Your meal prepping containers will need sealable lids – they’ll be spending some time in the fridge – and it never hurts to get numerous shapes and sizes. That way, you’ll never come up short when you make more food than you expected.
Freeze Food if Needed
One of the best parts of vegan cooking is that most plant-based ingredients can last a long time without going bad – especially if they’re frozen. If you’ve cooked a ton of food and want to make it last as long as possible, stick it into pre-portioned containers and drop them in the freezer. That way, you’ll have food ready to go whenever you need it.
Use Your Containers for Portion Control
Another perk of meal planning is that this style of cooking can help you keep better tabs on how much you’re eating. Thanks to the reusable meal prepping containers, you’ll be able to see exactly how much you’ve eaten in a day – and eat the same amount tomorrow. Whether you’re trying to lose weight or just establish a healthier relationship with food, meal planning can help.
Try cooking up quinoa or some lentils on a Sunday, portioning them out, and then building meals around that.
Try Some Cooking-Free Recipes
If you’re new to meal planning (or cooking in general), it might seem daunting to cook so much food. Luckily, there are plenty of meal prep recipes that don’t require any cooking at all. Instead, you’ll use fresh ingredients to make ready-to-eat meals. It’s super simple, convenient, and often a healthy option for breakfast or lunch.
Some staples of no-cook vegan meal prep are vegetable sandwiches, pita wraps, peanut butter overnight oats, and giant salads topped with canned beans or almonds. Yum.
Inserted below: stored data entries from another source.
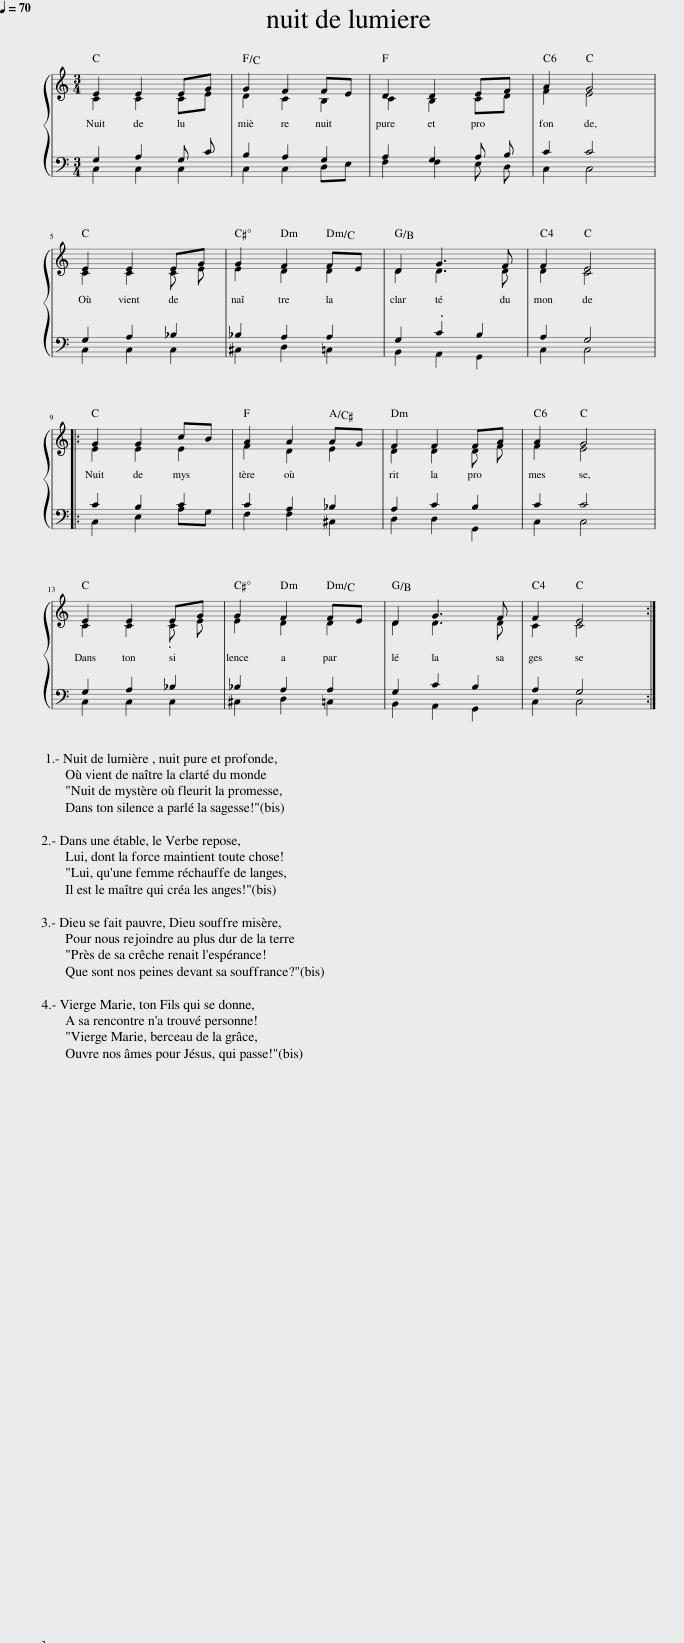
X:1
%%score { ( 1 2 ) | ( 3 4 ) }
L:1/8
Q:1/4=70
M:3/4
I:linebreak $
K:C
V:1 treble
V:2 treble
V:3 bass
V:4 bass
V:1
 E2 E2 EG | G2 F2 FE | D2 D2 EF | A2 G4 |$ E2 E2 EG | %5
 G2 F2 FE | D2 G3 F | F2 E4 |:$ G2 G2 cB | A2 A2 AG | %10
 F2 F2 FA | A2 G4 |$ E2 E2 EG | G2 F2 FE | D2 G3 F | %15
 F2 E4 :| %16
V:2
 C2 C2 CE | D2 C2 B,2 | C2 B,2 CD | F2 E4 |$ C2 C2 C E | %5
 E2 D2 D2 | D2 D3 D | D2 C4 |:$ E2 E2 E2 | F2 D2 E2 | %10
 D2 D2 D F | F2 E4 |$ C2 C2 .C E | E2 D2 D2 | D2 D3 D | %15
 C2 C4 :| %16
V:3
 G,2 A,2 G, C | B,2 A,2 G,2 | A,2 G,2 A, B, | C2 C4 |$ G,2 A,2 _B,2 | %5
 _B,2 A,2 A,2 | G,2 .C2 B,2 | A,2 G,4 |:$ C2 B,2 C2 | C2 A,2 _B,2 | %10
 A,2 C2 B,2 | C2 C4 |$ G,2 A,2 _B,2 | _B,2 A,2 A,2 | G,2 C2 B,2 | %15
 A,2 G,4 :| %16
V:4
 C,2 C,2 C,2 | C,2 C,2 D,E, | F,2 F,2 E, D, | C,2 C,4 |$ C,2 C,2 C,2 | %5
 ^C,2 D,2 =C,2 | B,,2 A,,2 G,,2 | C,2 C,4 |:$ C,2 E,2 A,G, | F,2 F,2 ^C,2 | %10
 D,2 D,2 G,,2 | C,2 C,4 |$ C,2 C,2 C,2 | ^C,2 D,2 =C,2 | B,,2 A,,2 G,,2 | %15
 C,2 C,4 :| %16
Mark All of Your Containers With a Date
One of the trickier aspects of meal planning is keeping track of all of your food. After all, you’re cooking a lot! The best way to make sure that you’re eating fresh food is to date each meal that you make. That way, you’ll be able to determine whether it’s still good.
In general, it’s best to eat everything that you’ve prepped before cooking more. That way, you’ll minimize the risk of ending up with more food than you can handle.
Mix Things Up a Bit
One of the criticisms that’s commonly brought up about meal planning is that it can get – dare we say – boring. This can be true, but only when this cooking method is done a certain way. If you make the same meals over and over again for weeks on end, you’re bound to get pretty tired of the food you’re eating. Humans are creatures of habit, to be sure, but we also crave adventure and excitement! That’s why it’s helpful to try different recipes as often as possible.
Meal prepping doesn’t have to mean that you eat a bowl of brown rice, chickpeas, and kale every night for months. While you can find this depiction of pre-planned vegan meals all over the internet and social media, it’s far from the only way to do it.
To keep things exciting, try rotating your recipes for breakfast, lunch, and dinner at least every week. Experiment with new ways to cook proteins like tempeh and tofu, or learn every single vegan variation of avocado toast that exists—there are tons of delicious vegan recipes out there just waiting to be sampled.
Can You Meal Prep Vegan Dessert?
If you’re a vegan with a sweet tooth, you’ve probably been reading all this meal planning info and wondering, can I prep my desserts in advance?
Yes! Vegan meal planning leaves plenty of room for delicious desserts. From cookies to bars to energy balls, there are tons of simple, sweet, and yummy recipes for vegan treats that you can make last the whole week.
If you want inspiration for vegan-friendly desserts, check out our magazine and MiiRO TV. There, you’ll find recipes for everything from truffles to chocolatey smoothie bowls. We like to think of ourselves as plant-based dessert pros, and we’ve always got something tasty up our sleeves that you’ll love.
Meal Prepping Can Be a Game-Changer for Vegans
If you’ve been struggling to make a vegan diet work for you, give meal planning a try. It can simplify your life, reduce your cooking time, and help you keep up your self-control, all the while saving you some money.